Después de un par de horas el suicida fue persuadido de no lanzarse al río y, para la desilusión de muchos, comenzó el desmontaje. Se lo llevaron en una ambulancia quién sabe dónde. ¿Habrá un hospital de suicidas? Se fue la policía, se fueron los bomberos, se fue la tele y sus focos y todo volvió a contaminarse con la amarilla penumbra de los globos del alumbrado público. Se fueron los espectadores, muchos desilusionados con el desenlace, mientras los carritos de comida y puestos de cachivaches que se habían instalado a raíz del evento, así lo llamaron los comerciantes, se fueron quedando solosAparecieron de la nada, como si por toda la ciudad y a toda hora circularan hombres y mujeres con su mercancía a cuestas, su capital, esperando -ávidos- el momento propicio para vender algo, para tirar el pañito, para encender la hornilla: un suicidio, un choque, un asalto, un terremoto, una votación, un recital (esas misas pagadas), un partido de fútbol. Así como aparecieron, desaparecieron, se disolvieron entre los árboles del parque y solo quedó el perro, pequeño, con sus colmillos ridículos en medio de los restos del intento de suicidio. Al irse, la señora del carrito me contó que lo lanzaron desde un auto rojo, fue unas horas antes de que el suicida llegara al puente, lo sabía, estaba segurísima, porque ella se instalaba todos los días ahí mismo y bien tempranito. El suicida, al llegar, se sentó en una banca cercana al puente a comer un sándwich. Seguro que quería morir con la guata llena. Mientras mascaba el pan el perro se le allegó y en vez de lanzarle unas migas, el weon lo pateó más fuerte que la mierda.  

Me acerqué al colmilludo y le di la mitad de una sopaipilla que me había sobrado. Me miró con una ternura que jamás la Noni me prodigó. Después fui al puente, al lugar donde el tipo había intentado tirarse y me quedé allí un rato, mirando el embriagante flujo del agua y encendí un cigarrillo de marihuana. El pequeño perro me siguió. Movía su colita ridícula y me hizo gracia. De pronto me di cuenta de que era tarde y me encaminé hasta el terminal, que quedaba a unas diez cuadras hacia el poniente. Estaba justo a tiempo para tomar el último bus. El perro me siguió otra vez. Juntos cruzamos el Mapocho y la pérgola de las flores. Lo mismo hizo cuando me subí al bus. Escaló los peldaños y me miró detenidamente. Tenía una especie de sonrisa en el hocico, donde lucía sus colmillos enormes. El chofer me preguntó si era mío o no, porque si no es suyo voy a tener que bajarlo y si es suyo tendría que llevarlo en brazos, puesto que no puede ir en el pasillo. Lo miré: mantenía su sonrisa y sus ojos brillantes. Descubrí, además, que tenía una herida menor en las costillas del lado derecho. Una pequeña mancha de sangre. Seguro que allí lo pateó el suicida. 
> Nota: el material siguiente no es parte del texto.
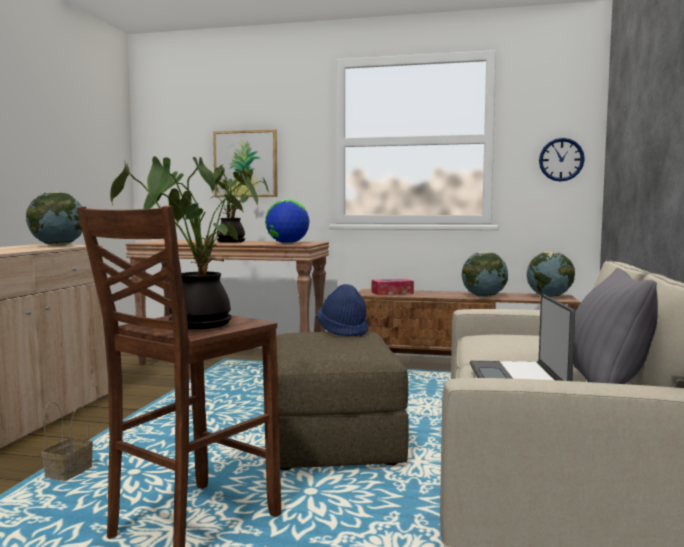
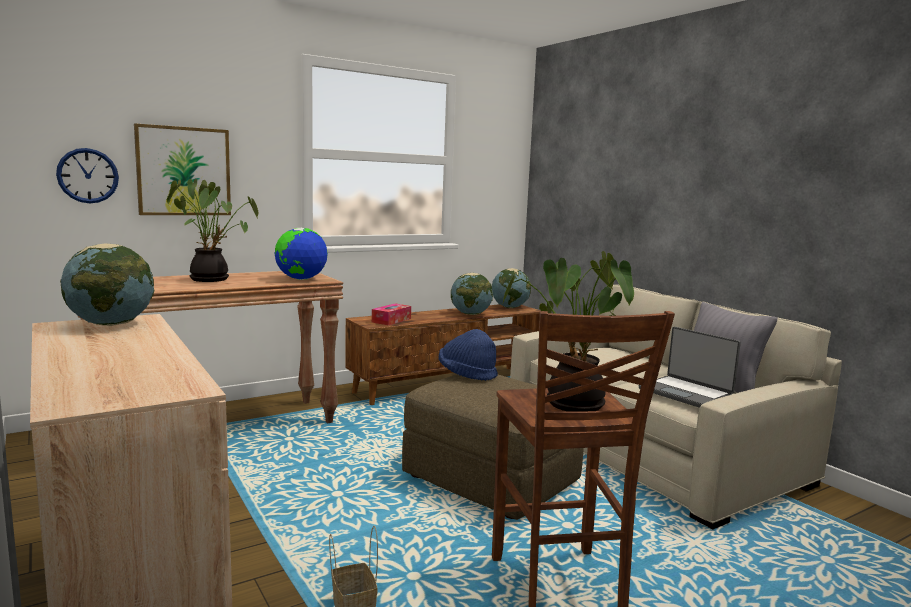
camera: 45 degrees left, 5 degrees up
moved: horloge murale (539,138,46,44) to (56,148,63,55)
Cuando el conductor anunció la partida tomé al colmilludo en brazos y fui hasta la puerta. El perrito era bastante simpático, pero yo no estaba en condiciones de hacerme cargo de un ser vivo. No soy uno de esos hombres sonrientes que sobre el césped juegan con sus canes en los anuncios de pellets. Soy, me dije, un hombre sin césped, un hombre apagado, una ampolleta quemada. Hacerme cargo del colmilludo, elucubré después, sería una buena acción, pero totalmente inútil. El mundo es despiadado y seguirá siéndolo haga lo que haga. Basta ver lo del suicida, el público, los comerciantes, la tele, todos mordiendo esa carne adolorida. Un grano de azúcar no endulza el mar, me dije en ese momento, aunque luego, más calmado, me arrepentí de tal ocurrencia, por cliché. La cosa es que bajé del bus y dejé al perro en unas bancas y me devolví sin mirar atrás. Luego abrí una novela que andaba leyendo. Cuando el chofer echó a andar el motor para iniciar el viaje, cometí el error de mirar por la ventana y ver al colmilludo otra vez: estaba olisqueando la basura de la cuneta, seguro que tenía hambre y nada parecía agradarle. Imaginé, entonces, que desde mi asiento le gritaba al chofer que no saliera aún, que me esperase un segundo, que se me había quedado mi perro. El tipo sonreía de mala gana y me abría la puerta. Yo tomaba al colmilludo y lo subía al bus. Él se aferraba fuertemente a mis brazos y al sentarnos soltaba un suspiro y se echaba a dormir. Yo me reía, yo me sentía contento y a diferencia de lo que me había pasado con los árboles-gatos, esta vez se trataba de una risa sin anti-risa, una risa sin ningún tipo de resguardo.